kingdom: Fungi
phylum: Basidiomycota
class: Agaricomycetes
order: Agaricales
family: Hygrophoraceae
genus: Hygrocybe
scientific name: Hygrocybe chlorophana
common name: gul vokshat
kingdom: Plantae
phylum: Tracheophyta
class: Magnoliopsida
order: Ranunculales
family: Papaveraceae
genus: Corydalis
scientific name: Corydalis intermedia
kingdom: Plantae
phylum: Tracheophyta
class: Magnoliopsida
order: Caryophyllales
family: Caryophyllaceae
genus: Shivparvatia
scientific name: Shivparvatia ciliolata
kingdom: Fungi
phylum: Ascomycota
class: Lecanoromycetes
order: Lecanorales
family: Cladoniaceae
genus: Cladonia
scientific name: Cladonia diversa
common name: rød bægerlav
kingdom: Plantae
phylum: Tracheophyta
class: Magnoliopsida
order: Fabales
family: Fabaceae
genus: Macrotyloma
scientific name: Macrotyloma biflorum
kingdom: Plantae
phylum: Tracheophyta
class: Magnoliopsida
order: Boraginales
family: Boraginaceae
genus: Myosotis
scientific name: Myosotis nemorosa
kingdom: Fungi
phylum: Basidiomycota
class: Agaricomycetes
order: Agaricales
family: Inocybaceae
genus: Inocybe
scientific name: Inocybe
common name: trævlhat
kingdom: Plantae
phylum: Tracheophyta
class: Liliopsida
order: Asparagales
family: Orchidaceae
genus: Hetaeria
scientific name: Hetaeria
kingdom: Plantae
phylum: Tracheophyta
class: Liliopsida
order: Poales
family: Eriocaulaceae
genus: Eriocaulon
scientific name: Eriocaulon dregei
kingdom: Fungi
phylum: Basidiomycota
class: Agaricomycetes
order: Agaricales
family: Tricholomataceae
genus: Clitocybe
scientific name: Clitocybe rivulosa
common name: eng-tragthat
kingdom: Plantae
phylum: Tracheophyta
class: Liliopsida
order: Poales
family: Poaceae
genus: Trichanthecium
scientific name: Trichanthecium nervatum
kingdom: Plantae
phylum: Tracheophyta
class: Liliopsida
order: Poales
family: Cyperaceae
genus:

******************************

## TASK TO COMPLETE
Locate every line in the rows above that contains the string "genus" and copy each one out. Case counts.

## RESPONSE TO THE EXERCISE
genus: Hygrocybe
genus: Corydalis
genus: Shivparvatia
genus: Cladonia
genus: Macrotyloma
genus: Myosotis
genus: Inocybe
genus: Hetaeria
genus: Eriocaulon
genus: Clitocybe
genus: Trichanthecium
genus:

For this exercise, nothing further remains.